YOUR GOAL:
Nothing but the records, repeated word for word and free of pictures, belongs in the answer.

Stored data entries:
════════

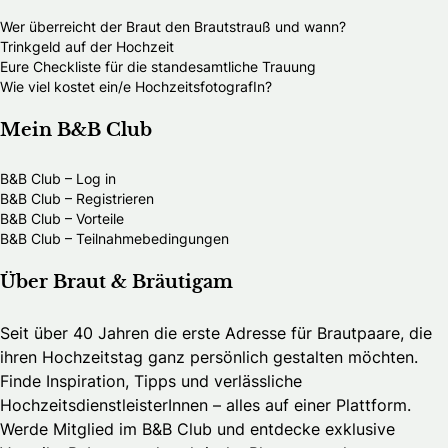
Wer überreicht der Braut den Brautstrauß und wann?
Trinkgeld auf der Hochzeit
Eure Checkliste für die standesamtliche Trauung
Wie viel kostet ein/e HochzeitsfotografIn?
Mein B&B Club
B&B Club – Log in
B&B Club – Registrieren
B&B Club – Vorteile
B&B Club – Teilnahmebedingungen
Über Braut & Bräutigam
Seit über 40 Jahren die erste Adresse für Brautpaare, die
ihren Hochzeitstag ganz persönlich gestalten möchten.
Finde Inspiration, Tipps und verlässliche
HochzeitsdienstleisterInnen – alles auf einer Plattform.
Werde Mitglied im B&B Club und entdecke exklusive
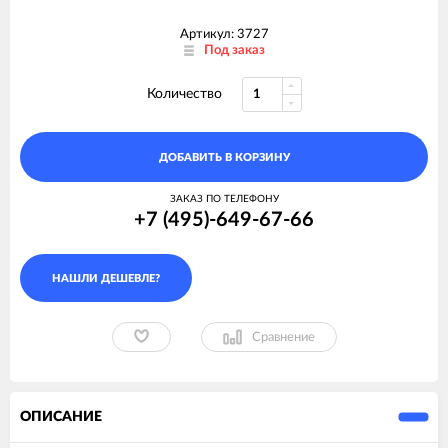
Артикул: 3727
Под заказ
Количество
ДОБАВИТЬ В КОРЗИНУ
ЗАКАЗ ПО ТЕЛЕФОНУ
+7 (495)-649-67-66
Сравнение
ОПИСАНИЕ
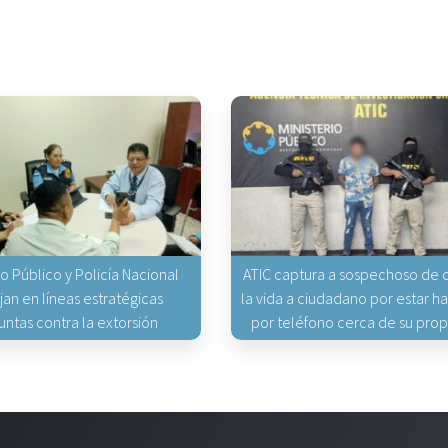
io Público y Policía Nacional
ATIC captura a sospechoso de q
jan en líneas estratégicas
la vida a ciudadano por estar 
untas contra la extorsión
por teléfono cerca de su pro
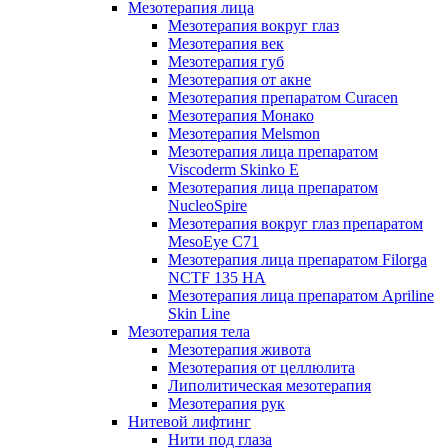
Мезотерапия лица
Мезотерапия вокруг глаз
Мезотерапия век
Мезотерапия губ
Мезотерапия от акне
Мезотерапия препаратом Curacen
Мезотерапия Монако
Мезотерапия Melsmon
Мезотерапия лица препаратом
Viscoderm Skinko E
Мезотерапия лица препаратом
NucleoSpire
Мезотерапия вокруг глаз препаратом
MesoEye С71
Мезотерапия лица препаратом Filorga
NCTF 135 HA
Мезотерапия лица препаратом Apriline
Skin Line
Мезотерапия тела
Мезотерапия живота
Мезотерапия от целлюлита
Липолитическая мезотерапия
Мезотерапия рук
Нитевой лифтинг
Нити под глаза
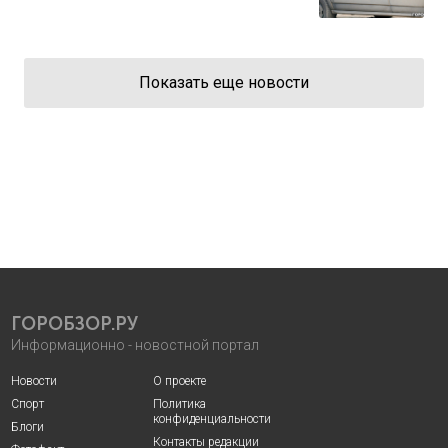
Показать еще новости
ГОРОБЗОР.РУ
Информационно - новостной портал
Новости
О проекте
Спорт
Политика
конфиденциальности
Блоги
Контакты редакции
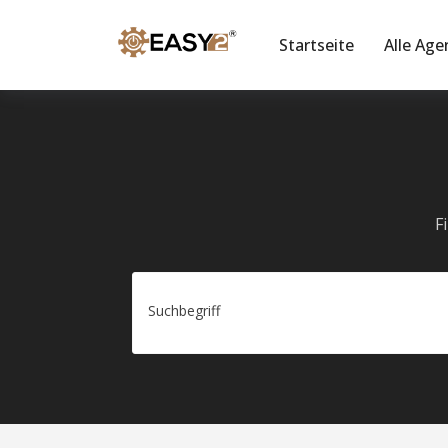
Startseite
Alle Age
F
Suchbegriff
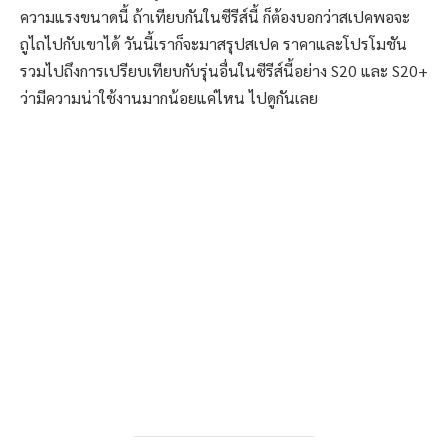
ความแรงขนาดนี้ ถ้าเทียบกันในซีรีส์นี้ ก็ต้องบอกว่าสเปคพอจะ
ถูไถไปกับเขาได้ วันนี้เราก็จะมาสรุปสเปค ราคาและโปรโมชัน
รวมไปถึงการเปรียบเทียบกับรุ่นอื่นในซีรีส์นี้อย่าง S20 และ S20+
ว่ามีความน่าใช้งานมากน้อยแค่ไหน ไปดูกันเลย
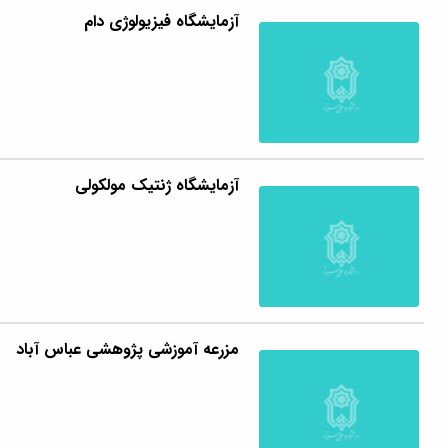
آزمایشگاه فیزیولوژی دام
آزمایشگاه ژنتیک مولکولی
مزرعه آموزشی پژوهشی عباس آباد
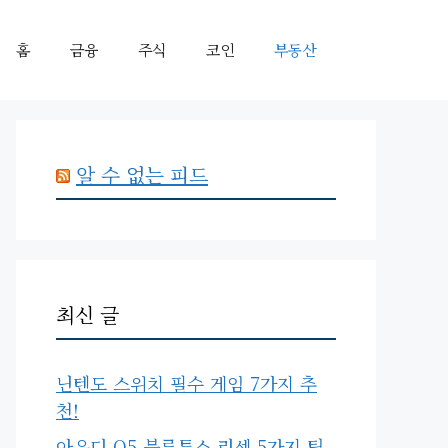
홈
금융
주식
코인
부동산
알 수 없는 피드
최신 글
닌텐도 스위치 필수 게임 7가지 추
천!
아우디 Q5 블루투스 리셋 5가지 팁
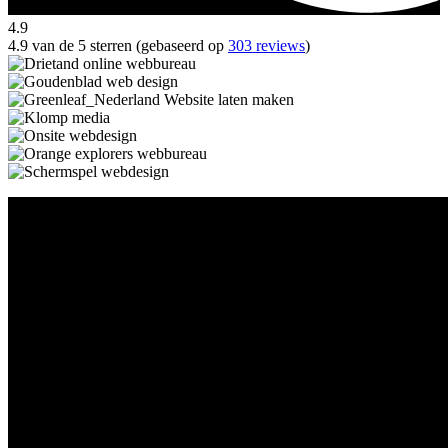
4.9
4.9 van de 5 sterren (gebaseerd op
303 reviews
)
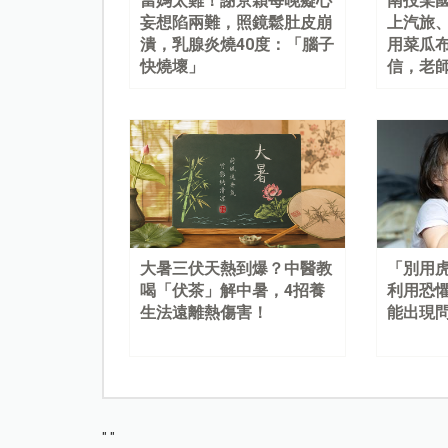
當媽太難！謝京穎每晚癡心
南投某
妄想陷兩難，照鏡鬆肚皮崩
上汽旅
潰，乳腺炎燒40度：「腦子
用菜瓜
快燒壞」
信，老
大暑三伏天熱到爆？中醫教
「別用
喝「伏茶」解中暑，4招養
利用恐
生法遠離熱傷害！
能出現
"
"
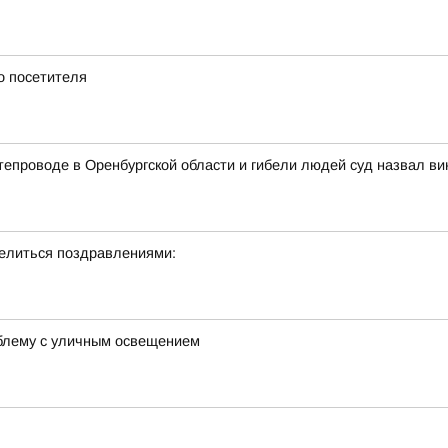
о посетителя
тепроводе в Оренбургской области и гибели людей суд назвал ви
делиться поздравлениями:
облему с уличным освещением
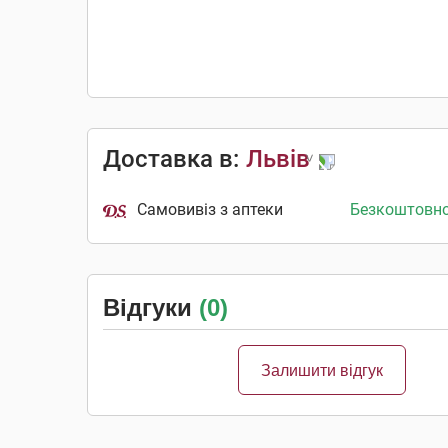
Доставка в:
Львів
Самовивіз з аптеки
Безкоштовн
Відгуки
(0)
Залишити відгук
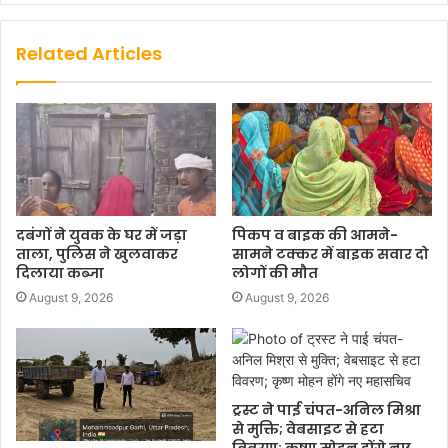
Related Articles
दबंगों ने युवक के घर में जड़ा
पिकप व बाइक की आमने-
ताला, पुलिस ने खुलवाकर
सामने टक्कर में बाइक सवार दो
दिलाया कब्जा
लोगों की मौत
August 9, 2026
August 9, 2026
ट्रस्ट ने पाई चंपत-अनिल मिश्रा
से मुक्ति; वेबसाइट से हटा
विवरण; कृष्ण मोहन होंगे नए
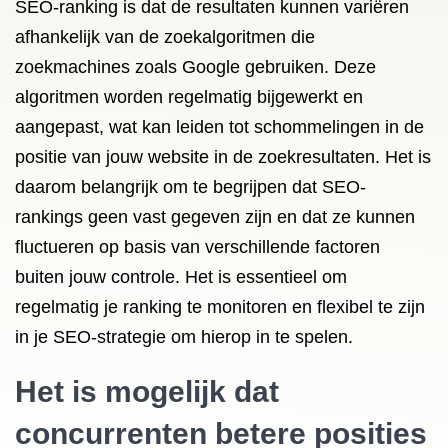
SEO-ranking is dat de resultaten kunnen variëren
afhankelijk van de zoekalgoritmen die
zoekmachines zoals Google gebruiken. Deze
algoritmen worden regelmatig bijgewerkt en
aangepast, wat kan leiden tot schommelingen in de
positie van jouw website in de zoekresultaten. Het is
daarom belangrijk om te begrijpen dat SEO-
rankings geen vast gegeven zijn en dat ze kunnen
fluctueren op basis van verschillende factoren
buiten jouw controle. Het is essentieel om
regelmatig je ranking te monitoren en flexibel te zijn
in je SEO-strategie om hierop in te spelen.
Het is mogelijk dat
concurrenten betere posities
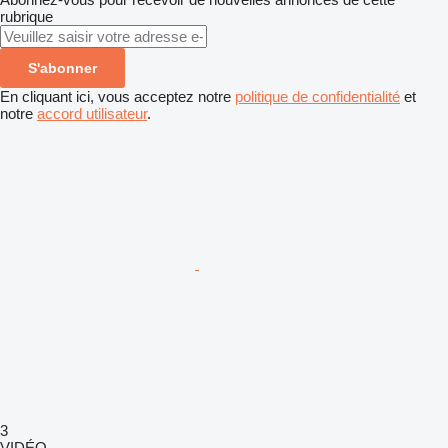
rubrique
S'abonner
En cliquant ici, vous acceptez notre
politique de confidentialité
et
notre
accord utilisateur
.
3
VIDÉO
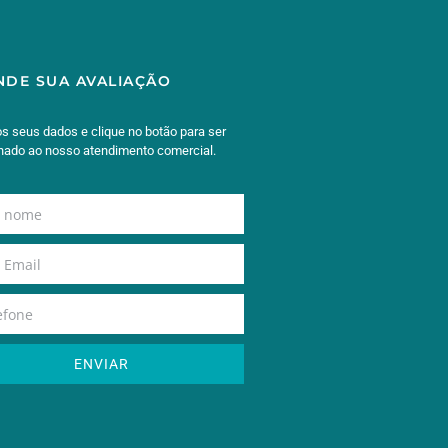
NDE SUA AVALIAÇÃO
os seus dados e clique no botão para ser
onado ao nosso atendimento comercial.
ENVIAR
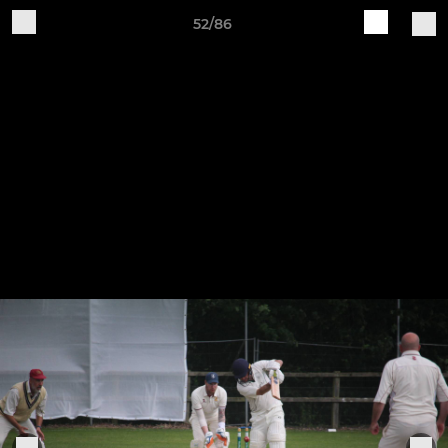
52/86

════════

EXERCISE ANSWER:
Wer überreicht der Braut den Brautstrauß und wann?
Trinkgeld auf der Hochzeit
Eure Checkliste für die standesamtliche Trauung
Wie viel kostet ein/e HochzeitsfotografIn?
Mein B&B Club
B&B Club – Log in
B&B Club – Registrieren
B&B Club – Vorteile
B&B Club – Teilnahmebedingungen
Über Braut & Bräutigam
Seit über 40 Jahren die erste Adresse für Brautpaare, die
ihren Hochzeitstag ganz persönlich gestalten möchten.
Finde Inspiration, Tipps und verlässliche
HochzeitsdienstleisterInnen – alles auf einer Plattform.
Werde Mitglied im B&B Club und entdecke exklusive
Артикул: 3727
Под заказ
Количество
ДОБАВИТЬ В КОРЗИНУ
ЗАКАЗ ПО ТЕЛЕФОНУ
+7 (495)-649-67-66
Сравнение
ОПИСАНИЕ
io Público y Policía Nacional
ATIC captura a sospechoso de q
jan en líneas estratégicas
la vida a ciudadano por estar 
untas contra la extorsión
por teléfono cerca de su pro
Мезотерапия лица
Мезотерапия вокруг глаз
Мезотерапия век
Мезотерапия губ
Мезотерапия от акне
Мезотерапия препаратом Curacen
Мезотерапия Монако
Мезотерапия Melsmon
Мезотерапия лица препаратом
Viscoderm Skinko E
Мезотерапия лица препаратом
NucleoSpire
Мезотерапия вокруг глаз препаратом
MesoEye С71
Мезотерапия лица препаратом Filorga
NCTF 135 HA
Мезотерапия лица препаратом Apriline
Skin Line
Мезотерапия тела
Мезотерапия живота
Мезотерапия от целлюлита
Липолитическая мезотерапия
Мезотерапия рук
Нитевой лифтинг
Нити под глаза
Показать еще новости
ГОРОБЗОР.РУ
Информационно - новостной портал
Новости
О проекте
Спорт
Политика
конфиденциальности
Блоги
Контакты редакции
Startseite
Alle Age
F
Suchbegriff
ความแรงขนาดนี้ ถ้าเทียบกันในซีรีส์นี้ ก็ต้องบอกว่าสเปคพอจะ
ถูไถไปกับเขาได้ วันนี้เราก็จะมาสรุปสเปค ราคาและโปรโมชัน
รวมไปถึงการเปรียบเทียบกับรุ่นอื่นในซีรีส์นี้อย่าง S20 และ S20+
ว่ามีความน่าใช้งานมากน้อยแค่ไหน ไปดูกันเลย
آزمایشگاه فیزیولوژی دام
آزمایشگاه ژنتیک مولکولی
مزرعه آموزشی پژوهشی عباس آباد
홈
금융
주식
코인
부동산
알 수 없는 피드
최신 글
닌텐도 스위치 필수 게임 7가지 추
천!
아우디 Q5 블루투스 리셋 5가지 팁
4.9
4.9 van de 5 sterren (gebaseerd op
303 reviews
)
當媽太難！謝京穎每晚癡心
南投某
妄想陷兩難，照鏡鬆肚皮崩
上汽旅
潰，乳腺炎燒40度：「腦子
用菜瓜
快燒壞」
信，老
大暑三伏天熱到爆？中醫教
「別用
喝「伏茶」解中暑，4招養
利用恐
生法遠離熱傷害！
能出現
"
"
о посетителя
тепроводе в Оренбургской области и гибели людей суд назвал ви
делиться поздравлениями:
облему с уличным освещением
Доставка в:
Львів
Самовивіз з аптеки
Безкоштовн
Відгуки
(0)
Залишити відгук
Related Articles
दबंगों ने युवक के घर में जड़ा
पिकप व बाइक की आमने-
ताला, पुलिस ने खुलवाकर
सामने टक्कर में बाइक सवार दो
दिलाया कब्जा
लोगों की मौत
August 9, 2026
August 9, 2026
ट्रस्ट ने पाई चंपत-अनिल मिश्रा
से मुक्ति; वेबसाइट से हटा
विवरण; कृष्ण मोहन होंगे नए
SEO-ranking is dat de resultaten kunnen variëren
afhankelijk van de zoekalgoritmen die
zoekmachines zoals Google gebruiken. Deze
algoritmen worden regelmatig bijgewerkt en
aangepast, wat kan leiden tot schommelingen in de
positie van jouw website in de zoekresultaten. Het is
daarom belangrijk om te begrijpen dat SEO-
rankings geen vast gegeven zijn en dat ze kunnen
fluctueren op basis van verschillende factoren
buiten jouw controle. Het is essentieel om
regelmatig je ranking te monitoren en flexibel te zijn
in je SEO-strategie om hierop in te spelen.
Het is mogelijk dat
concurrenten betere posities
rubrique
S'abonner
En cliquant ici, vous acceptez notre
politique de confidentialité
et
notre
accord utilisateur
.
3
VIDÉO
NDE SUA AVALIAÇÃO
os seus dados e clique no botão para ser
onado ao nosso atendimento comercial.
ENVIAR
52/86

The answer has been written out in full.